So far my approach has been to use proc contents to get all variable names and then use a macro to create macro variables Adam_ref, Bob_ref etc..
How do I create actual variables within the dataset from here? Do I need a different approach?
proc contents data=work.names
out=contents noprint;
run;
proc sort data = contents; by varnum; run;
data contents1;
set contents;
Name_Ref = compress(Name||"_Ref");
call symput (NAME, NAME_Ref);
%put _user_;
run;
If you want to create an empty dataset that has variables named like some values you have in a macro variables you could do something like this.
Save the values into macro variables that are named by some pattern, like v1, v2 ...
proc sql;
select compress(Name||"_Ref") into :v1-:v20 from contents;
quit;
If you don't know how many values there are, you have to count them first, I assumed there are only 20 of them.
Then, if all your variables are character variables of length 100, you create a dataset like this:
%macro create_dataset;
data want;
length %do i=1 %to 20; &&v&i $100 %end;
;
stop;
run;
%mend;
%create_dataset; run;
This is how you can do it if you have the values in macro variable, there is probably a better way to do it in general.
If you don't want to create an empty dataset but only change the variable names, you can do it like this:
proc sql;
select name into :v1-:v20 from contents;
quit;
%macro rename_dataset;
data new_names;
set have(rename=(%do i=1 %to 20; &&v&i = &&v&i.._ref %end;));
run;
%mend;
%rename_dataset; run;
You can use PROC TRANSPOSE with an ID statement.
This step creates an example dataset:
data names;
harry="sally";
dick="gordon";
joe="schmoe";
run;
This step is essentially a copy of your step above that produces a dataset of column names. I will reuse the dataset namerefs throughout.
proc contents data=names out=namerefs noprint;
run;
This step adds the "_Refs" to the names defined before and drops everything else. The variable "name" comes from the column attributes of the dataset output by PROC CONTENTS.
data namerefs;
set namerefs (keep=name);
name=compress(name||"_Ref");
run;
This step produces an empty dataset with the desired columns. The variable "name" is again obtained by looking at column attributes. You might get a harmless warning in the GUI if you try to view the dataset, but you can otherwise use it as you wish and you can confirm that it has the desired output.
proc transpose out=namerefs(drop=_name_) data=namerefs;
id name;
run;
Here is another approach which requires less coding. It does not require running proc contents, does not require knowing the number of variables, nor creating a macro function. It also can be extended to do some additional things.

---------------

> **EXERCISE TASKS**:
1 – Which SAS procedures are called with a PROC statement in the code of the SAS thread? List every one.
2 – Answer these questions about the SAS thread:
(a) How many values does the first reply assume there are?
(b) What length does that reply give the character variables when creating the empty dataset?
(c) What value is assigned to dick in the example dataset?
3 – Retype the part of the SAS thread starting at "If you don't want" and ending at "an ID statement.".

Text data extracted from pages
---------------

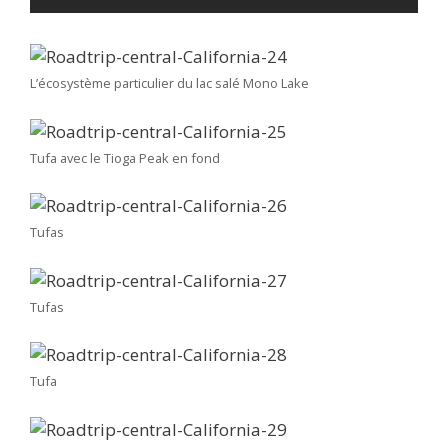
L’écosystème particulier du lac salé Mono Lake
Tufa avec le Tioga Peak en fond
Tufas
Tufas
Tufa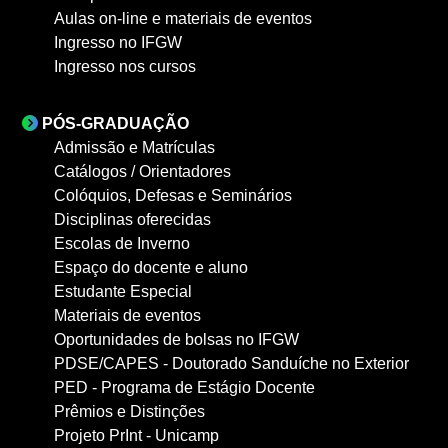
Aulas on-line e materiais de eventos
Ingresso no IFGW
Ingresso nos cursos
PÓS-GRADUAÇÃO
Admissão e Matrículas
Catálogos / Orientadores
Colóquios, Defesas e Seminários
Disciplinas oferecidas
Escolas de Inverno
Espaço do docente e aluno
Estudante Especial
Materiais de eventos
Oportunidades de bolsas no IFGW
PDSE/CAPES - Doutorado Sanduíche no Exterior
PED - Programa de Estágio Docente
Prêmios e Distinções
Projeto PrInt - Unicamp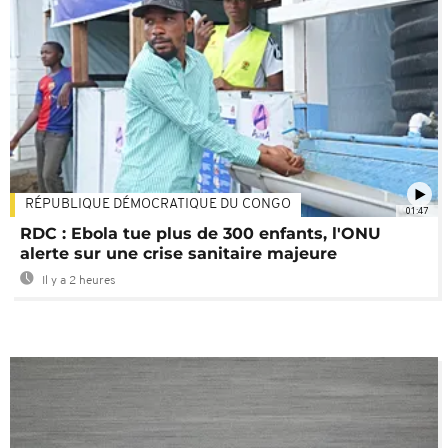
RÉPUBLIQUE DÉMOCRATIQUE DU CONGO
01:47
RDC : Ebola tue plus de 300 enfants, l'ONU
alerte sur une crise sanitaire majeure
Il y a 2 heures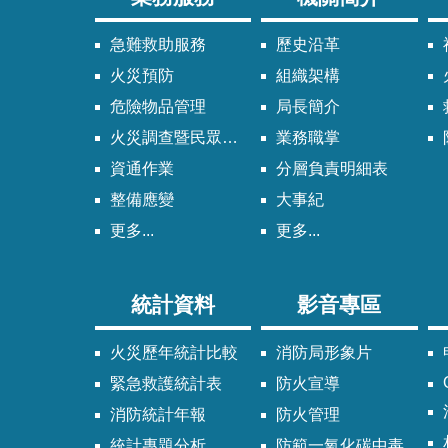
急難救助服務
歷史沿革
火災預防
組織架構
危險物品管理
局長簡介
火災調查暨民眾申請服務
業務職掌
資通作業
分層負責明細表
整備應變
大事紀
更多...
更多...
統計資料
影音專區
火災歷年統計比較
消防局形象片
緊急救護統計表
防火宣導
消防統計年報
防火管理
統計專題分析
防範一氧化碳中毒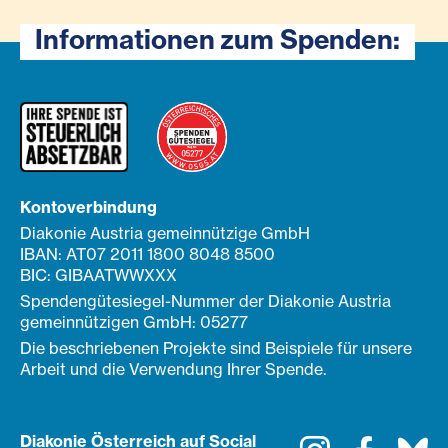
Informationen zum Spenden:
Kontoverbindung
Diakonie Austria gemeinnützige GmbH
IBAN: AT07 2011 1800 8048 8500
BIC: GIBAATWWXXX
Spendengütesiegel-Nummer der Diakonie Austria
gemeinnützigen GmbH: 05277
Die beschriebenen Projekte sind Beispiele für unsere
Arbeit und die Verwendung Ihrer Spende.
Diakonie Österreich auf Social
Instagram
Faceboo
Bl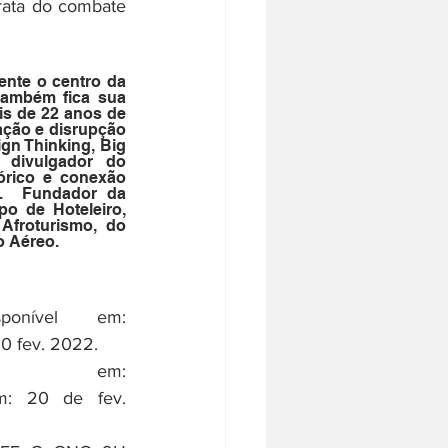
ata do combate 
nte o centro da 
também fica sua 
is de 22 anos de 
ação e disrupção 
gn Thinking, Big 
 divulgador do 
rico e conexão 
.  Fundador da 
o de Hoteleiro, 
Afroturismo, do 
o Aéreo.
onível em: 
0 fev. 2022.
l em: 
m: 20 de fev. 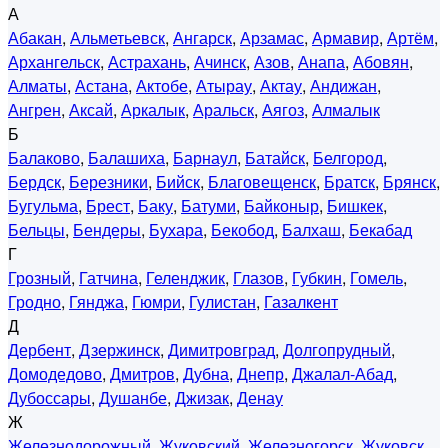
А
Абакан
,
Альметьевск
,
Ангарск
,
Арзамас
,
Армавир
,
Артём
,
Архангельск
,
Астрахань
,
Ачинск
,
Азов
,
Анапа
,
Абовян
,
Алматы
,
Астана
,
Актобе
,
Атырау
,
Актау
,
Андижан
,
Ангрен
,
Аксай
,
Аркалык
,
Аральск
,
Аягоз
,
Алмалык
Б
Балаково
,
Балашиха
,
Барнаул
,
Батайск
,
Белгород
,
Бердск
,
Березники
,
Бийск
,
Благовещенск
,
Братск
,
Брянск
,
Бугульма
,
Брест
,
Баку
,
Батуми
,
Байконыр
,
Бишкек
,
Бельцы
,
Бендеры
,
Бухара
,
Бекобод
,
Балхаш
,
Бекабад
Г
Грозный
,
Гатчина
,
Геленджик
,
Глазов
,
Губкин
,
Гомель
,
Гродно
,
Гянджа
,
Гюмри
,
Гулистан
,
Газалкент
Д
Дербент
,
Дзержинск
,
Димитровград
,
Долгопрудный
,
Домодедово
,
Дмитров
,
Дубна
,
Днепр
,
Джалал-Абад
,
Дубоссары
,
Душанбе
,
Джизак
,
Денау
Ж
Железнодорожный
,
Жуковский
,
Железногорск
,
Жуковск
,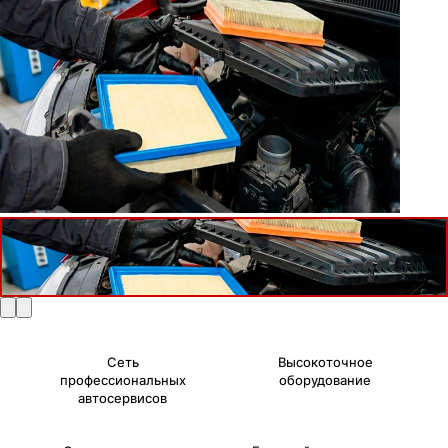
Сеть
Высокоточное
профессиональных
оборудование
автосервисов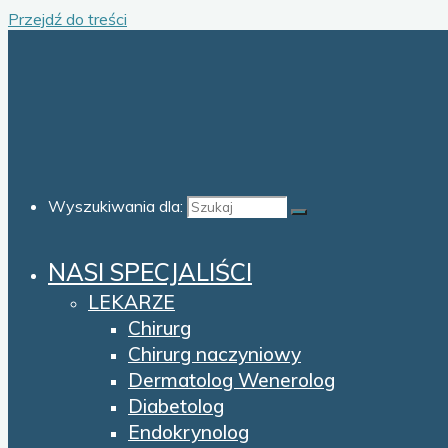
Przejdź do treści
Wyszukiwania dla:
NASI SPECJALIŚCI
LEKARZE
Chirurg
Chirurg naczyniowy
Dermatolog Wenerolog
Diabetolog
Endokrynolog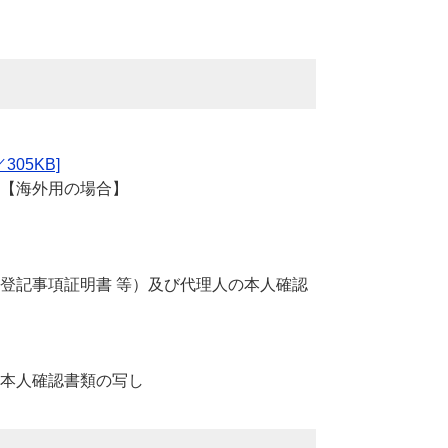
05KB]
【海外用の場合】
登記事項証明書 等）及び代理人の本人確認
本人確認書類の写し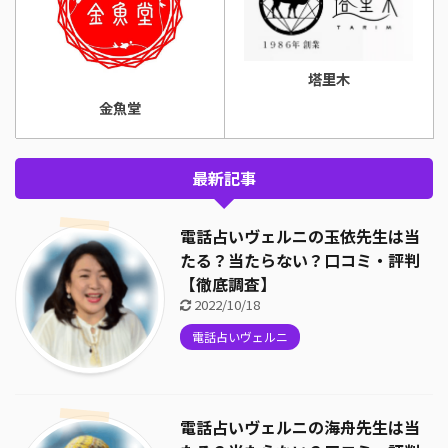
塔里木
金魚堂
最新記事
電話占いヴェルニの玉依先生は当
たる？当たらない？口コミ・評判
【徹底調査】
2022/10/18
電話占いヴェルニ
電話占いヴェルニの海舟先生は当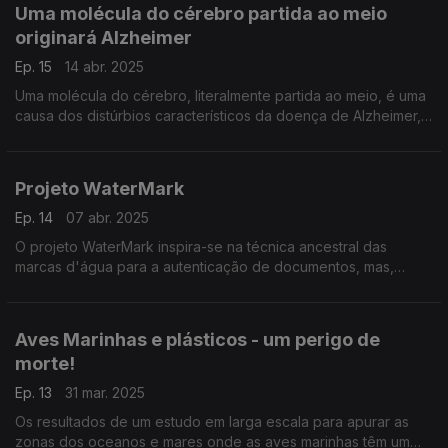
Uma molécula do cérebro partida ao meio
originará Alzheimer
Ep. 15
14 abr. 2025
Uma molécula do cérebro, literalmente partida ao meio, é uma
causa dos distúrbios característicos da doença de Alzheimer,
descoberta da equipa de Maria José, do Instituto de
Farmacologia e Neurociências da FMUL.
Projeto WaterMark
Ep. 14
07 abr. 2025
O projeto WaterMark inspira-se na técnica ancestral das
marcas d'água para a autenticação de documentos, mas,
neste caso, com o objetivo de proteger conteúdos visuais.
Aves Marinhas e plásticos - um perigo de
morte!
Ep. 13
31 mar. 2025
Os resultados de um estudo em larga escala para apurar as
zonas dos oceanos e mares onde as aves marinhas têm um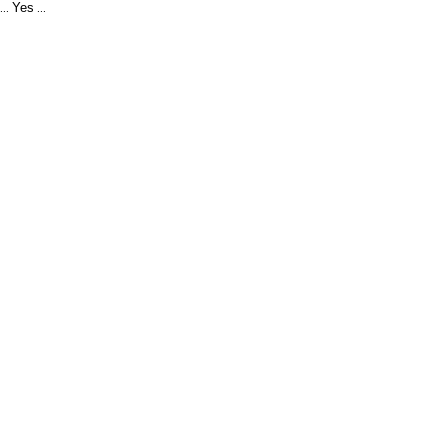
Yes
...
...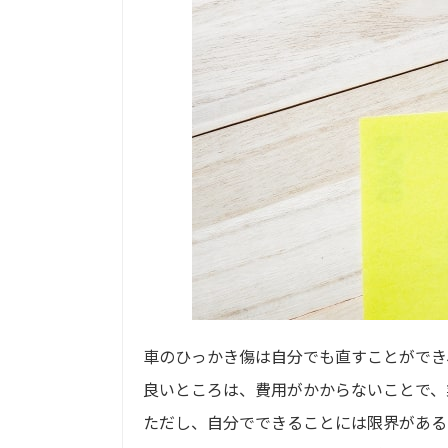
車のひっかき傷は自分でも直すことができ、
良いところは、費用がかからないことで、
ただし、自分でできることには限界がある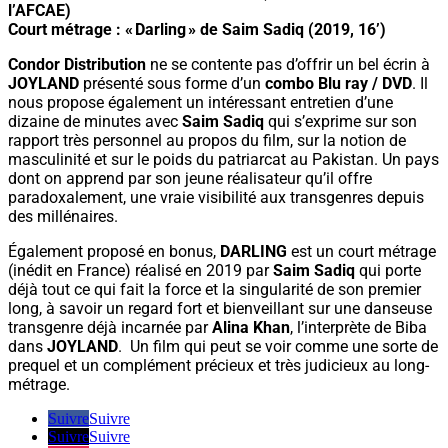
l’AFCAE)
Court métrage : « Darling » de Saim Sadiq (2019, 16’)
Condor Distribution
ne se contente pas d’offrir un bel écrin à
JOYLAND
présenté sous forme d’un
combo Blu ray / DVD
. Il
nous propose également un intéressant entretien d’une
dizaine de minutes avec
Saim Sadiq
qui s’exprime sur son
rapport très personnel au propos du film, sur la notion de
masculinité et sur le poids du patriarcat au Pakistan. Un pays
dont on apprend par son jeune réalisateur qu’il offre
paradoxalement, une vraie visibilité aux transgenres depuis
des millénaires.
Également proposé en bonus,
DARLING
est un court métrage
(inédit en France) réalisé en 2019 par
Saim Sadiq
qui porte
déjà tout ce qui fait la force et la singularité de son premier
long, à savoir un regard fort et bienveillant sur une danseuse
transgenre déjà incarnée par
Alina Khan
, l’interprète de Biba
dans
JOYLAND
. Un film qui peut se voir comme une sorte de
prequel et un complément précieux et très judicieux au long-
métrage.
Suivre
Suivre
Suivre
Suivre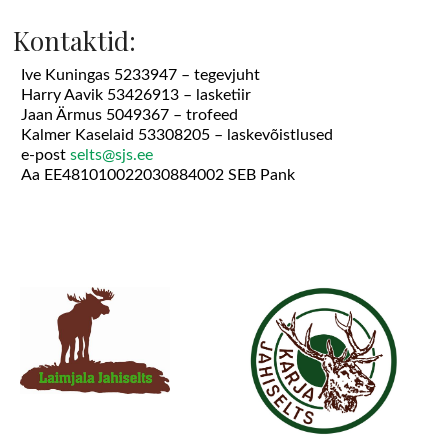
Kontaktid:
Ive Kuningas 5233947 – tegevjuht
Harry Aavik 53426913 – lasketiir
Jaan Ärmus 5049367 – trofeed
Kalmer Kaselaid 53308205 – laskevõistlused
e-post
selts@sjs.ee
Aa EE481010022030884002 SEB Pank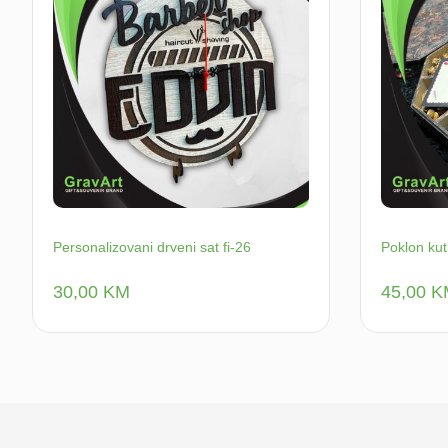
Personalizovani drveni sat fi-26
Poklon kut
30,00
KM
45,00
K
Dodaj u korpu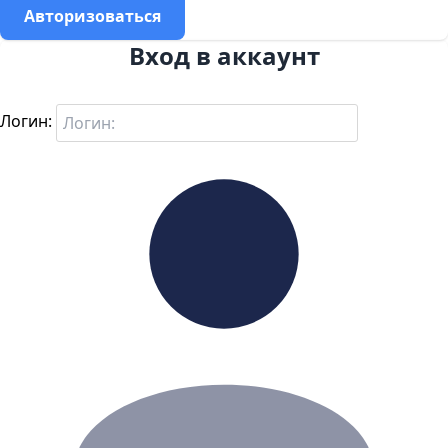
Авторизоваться
Вход в аккаунт
Логин:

---------------

> **ANSWERS PROVIDED**:
1 –
PROC CONTENTS
PROC SORT
PROC SQL
PROC TRANSPOSE

2 –
(a) 20
(b) 100
(c) "gordon"

3 –
If you don't want to create an empty dataset but only change the variable names, you can do it like this:
proc sql;
select name into :v1-:v20 from contents;
quit;
%macro rename_dataset;
data new_names;
set have(rename=(%do i=1 %to 20; &&v&i = &&v&i.._ref %end;));
run;
%mend;
%rename_dataset; run;
You can use PROC TRANSPOSE with an ID statement.